With the use of AI, scientists have been able to discover new antibiotics for the first time in 60 years, which is a massive breakthrough in the field of medicine. Using more transparent deep learning models, researchers discovered a new class of medications for “drug-resistant Staphylococcus aureus (MRSA) germs.”
The discovery of a novel molecule capable of killing a “resistant to drugs bacterium,” which kills thousands of people globally each year, could be “an applause-worthy moment in the fight against antibiotic resistance.”
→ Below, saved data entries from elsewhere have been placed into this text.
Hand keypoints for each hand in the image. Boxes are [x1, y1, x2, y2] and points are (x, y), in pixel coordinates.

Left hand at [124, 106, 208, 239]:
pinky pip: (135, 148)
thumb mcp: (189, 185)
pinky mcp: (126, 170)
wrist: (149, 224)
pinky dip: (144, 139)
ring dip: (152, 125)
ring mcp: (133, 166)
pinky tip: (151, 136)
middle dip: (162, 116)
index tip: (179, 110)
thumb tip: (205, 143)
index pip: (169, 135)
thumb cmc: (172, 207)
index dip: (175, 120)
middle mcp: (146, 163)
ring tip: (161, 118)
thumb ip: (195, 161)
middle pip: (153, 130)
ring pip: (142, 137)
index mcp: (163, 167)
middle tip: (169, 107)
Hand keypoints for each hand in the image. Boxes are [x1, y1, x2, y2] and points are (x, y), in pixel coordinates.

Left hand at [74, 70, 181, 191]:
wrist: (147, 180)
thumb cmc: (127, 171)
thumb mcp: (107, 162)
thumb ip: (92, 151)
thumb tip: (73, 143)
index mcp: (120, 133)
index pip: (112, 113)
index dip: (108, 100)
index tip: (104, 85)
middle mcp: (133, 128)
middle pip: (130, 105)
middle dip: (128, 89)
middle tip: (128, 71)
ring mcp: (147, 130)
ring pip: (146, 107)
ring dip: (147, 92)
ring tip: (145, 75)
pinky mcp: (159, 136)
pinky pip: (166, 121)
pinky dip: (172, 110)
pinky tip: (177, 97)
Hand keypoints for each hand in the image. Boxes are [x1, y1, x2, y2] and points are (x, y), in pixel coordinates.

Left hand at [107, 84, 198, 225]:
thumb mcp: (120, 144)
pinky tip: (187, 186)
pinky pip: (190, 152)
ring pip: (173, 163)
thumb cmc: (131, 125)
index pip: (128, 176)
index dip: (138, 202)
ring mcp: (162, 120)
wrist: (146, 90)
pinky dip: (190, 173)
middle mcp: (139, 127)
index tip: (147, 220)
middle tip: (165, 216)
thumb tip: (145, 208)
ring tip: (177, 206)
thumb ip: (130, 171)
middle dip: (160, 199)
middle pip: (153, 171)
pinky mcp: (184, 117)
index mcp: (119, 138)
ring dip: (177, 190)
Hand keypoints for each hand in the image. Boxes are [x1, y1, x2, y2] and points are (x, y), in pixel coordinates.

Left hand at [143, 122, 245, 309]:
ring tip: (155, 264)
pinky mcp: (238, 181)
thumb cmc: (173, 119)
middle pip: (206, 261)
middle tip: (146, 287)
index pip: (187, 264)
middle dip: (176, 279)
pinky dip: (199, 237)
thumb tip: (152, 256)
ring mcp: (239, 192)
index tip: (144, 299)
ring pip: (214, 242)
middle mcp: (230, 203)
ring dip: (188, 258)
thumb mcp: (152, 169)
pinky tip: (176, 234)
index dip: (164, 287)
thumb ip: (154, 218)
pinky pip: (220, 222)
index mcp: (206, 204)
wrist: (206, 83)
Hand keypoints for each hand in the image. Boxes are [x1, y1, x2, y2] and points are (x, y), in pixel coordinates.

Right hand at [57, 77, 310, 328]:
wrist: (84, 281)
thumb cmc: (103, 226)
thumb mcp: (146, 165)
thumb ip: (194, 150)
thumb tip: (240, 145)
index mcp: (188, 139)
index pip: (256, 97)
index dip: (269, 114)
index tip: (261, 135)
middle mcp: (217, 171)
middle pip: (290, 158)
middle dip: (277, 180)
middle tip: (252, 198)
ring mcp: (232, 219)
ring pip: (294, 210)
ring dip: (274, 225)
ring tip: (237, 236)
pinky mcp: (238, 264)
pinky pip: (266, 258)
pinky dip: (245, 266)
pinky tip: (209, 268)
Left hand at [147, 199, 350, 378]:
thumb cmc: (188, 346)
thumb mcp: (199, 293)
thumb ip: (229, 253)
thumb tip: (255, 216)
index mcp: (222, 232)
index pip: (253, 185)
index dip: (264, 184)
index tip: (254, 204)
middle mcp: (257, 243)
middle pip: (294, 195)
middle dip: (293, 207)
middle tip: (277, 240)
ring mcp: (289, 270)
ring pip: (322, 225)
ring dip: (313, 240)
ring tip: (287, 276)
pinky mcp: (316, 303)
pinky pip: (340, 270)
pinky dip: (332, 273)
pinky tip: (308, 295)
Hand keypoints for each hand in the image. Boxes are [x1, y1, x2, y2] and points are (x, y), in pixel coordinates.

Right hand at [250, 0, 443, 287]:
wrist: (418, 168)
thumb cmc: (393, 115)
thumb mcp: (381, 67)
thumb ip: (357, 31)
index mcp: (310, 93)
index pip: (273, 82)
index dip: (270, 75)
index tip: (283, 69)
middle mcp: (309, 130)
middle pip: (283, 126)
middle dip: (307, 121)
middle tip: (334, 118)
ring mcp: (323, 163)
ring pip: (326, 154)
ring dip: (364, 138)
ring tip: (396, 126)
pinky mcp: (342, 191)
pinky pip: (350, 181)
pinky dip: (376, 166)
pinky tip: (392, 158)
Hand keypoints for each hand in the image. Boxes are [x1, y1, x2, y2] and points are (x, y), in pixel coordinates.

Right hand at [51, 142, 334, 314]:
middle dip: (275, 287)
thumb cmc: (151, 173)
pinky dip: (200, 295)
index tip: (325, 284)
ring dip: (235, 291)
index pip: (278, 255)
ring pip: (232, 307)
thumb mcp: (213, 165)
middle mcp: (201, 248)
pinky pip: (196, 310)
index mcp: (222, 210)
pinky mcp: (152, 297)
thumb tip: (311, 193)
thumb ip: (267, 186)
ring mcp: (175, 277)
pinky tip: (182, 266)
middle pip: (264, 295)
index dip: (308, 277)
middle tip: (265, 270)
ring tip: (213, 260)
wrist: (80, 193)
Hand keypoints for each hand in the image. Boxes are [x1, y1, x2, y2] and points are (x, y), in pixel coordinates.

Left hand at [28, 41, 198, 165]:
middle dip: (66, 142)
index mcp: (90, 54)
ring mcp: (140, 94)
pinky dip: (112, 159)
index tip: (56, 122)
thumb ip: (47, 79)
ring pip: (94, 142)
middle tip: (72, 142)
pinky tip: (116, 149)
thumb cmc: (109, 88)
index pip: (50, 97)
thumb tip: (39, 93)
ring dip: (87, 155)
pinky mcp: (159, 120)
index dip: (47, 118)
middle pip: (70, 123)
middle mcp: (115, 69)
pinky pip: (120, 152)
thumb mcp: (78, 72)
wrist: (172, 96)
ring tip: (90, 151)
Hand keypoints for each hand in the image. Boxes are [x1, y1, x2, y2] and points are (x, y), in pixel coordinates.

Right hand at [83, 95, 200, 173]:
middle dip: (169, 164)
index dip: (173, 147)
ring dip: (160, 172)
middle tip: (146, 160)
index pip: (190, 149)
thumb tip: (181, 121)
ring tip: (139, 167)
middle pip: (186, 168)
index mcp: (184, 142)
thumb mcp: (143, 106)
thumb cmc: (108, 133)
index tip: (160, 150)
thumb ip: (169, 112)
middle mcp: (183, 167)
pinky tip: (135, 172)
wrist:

“The insight here was that we could see what was being learned by the models to make their predictions that certain molecules would make for good antibiotics,” said James Collins, a Medical Engineering and Science professor at the Massachusetts Institute of Technology (MIT) and one of the study’s authors, in a statement. “Our work provides a time-efficient, resource-efficient, and mechanistically insightful framework from a chemical-structure standpoint in ways that we haven’t had to date.”
A group of twenty-one researchers contributed to the publication of the findings in the 20 December issue of Nature. The study’s goal was to “unlock the black box.” Using a deep-learning algorithm, the project team anticipated the novel compound’s action and toxicity.
Deep learning is a method in which artificial neural networks are trained to automatically discover and represent data features without the need for explicit programming. It’s being used increasingly in drug discovery for faster identification of promising drug candidates, anticipating their qualities, and optimizing drug development. Here, the researchers zeroed their focus on MRSA or methicillin-resistant Staphylococcus aureus.
A methicillin-resistant Staphylococcus aureus infection can cause anything from a minor skin infection to pneumonia or bloodstream infection, both of which can be pretty dangerous. ECDC (The European Centre for Disease Prevention and Control) reports that almost 35,000 individuals die each year in the European Union as a result of infections that are resistant to antimicrobials and that nearly 150,000 cases of methicillin-resistant Staphylococcus aureus are reported each year.
The MIT researchers trained a vastly enhanced deep learning model using larger datasets. To generate the training data, roughly 39,000 compounds were tested for MRSA antibiotic activity. After that, the model was fed the collected data along with information on the compounds’ chemical structures.
“What we set out to do in this study was to open the black box. These models consist of very large numbers of calculations that mimic neural connections, and no one knows what’s going on underneath the hood,” said Felix Wong, a postdoctoral researcher at MIT and Harvard and one of the study’s lead authors.
The Discovery of a New Compound
The researchers used three further deep-learning models to refine their selection of prospective medications. The models in question were trained to evaluate chemical toxicity on three distinct kinds of human cells.
The researchers identified chemicals capable of successfully battling bacteria while causing minimal harm to the human body by combining these “toxicity predictions” with previously proven antimicrobial activity. Around 12 million commercially accessible compounds were screened using this collection of models. The models found chemicals from five distinct groups with anticipated MRSA activity based on unique chemical substructures inside the molecules.
Researchers then obtained approximately 280 of these chemicals and tested them in a controlled environment against MRSA. Using this method, they were able to find two potential antibiotic candidates belonging to the same class.
Both the skin and systemic infection models of methicillin-resistant Staphylococcus aureus (MRSA) in mice showed a tenfold reduction in MRSA populations after treatment with these chemicals.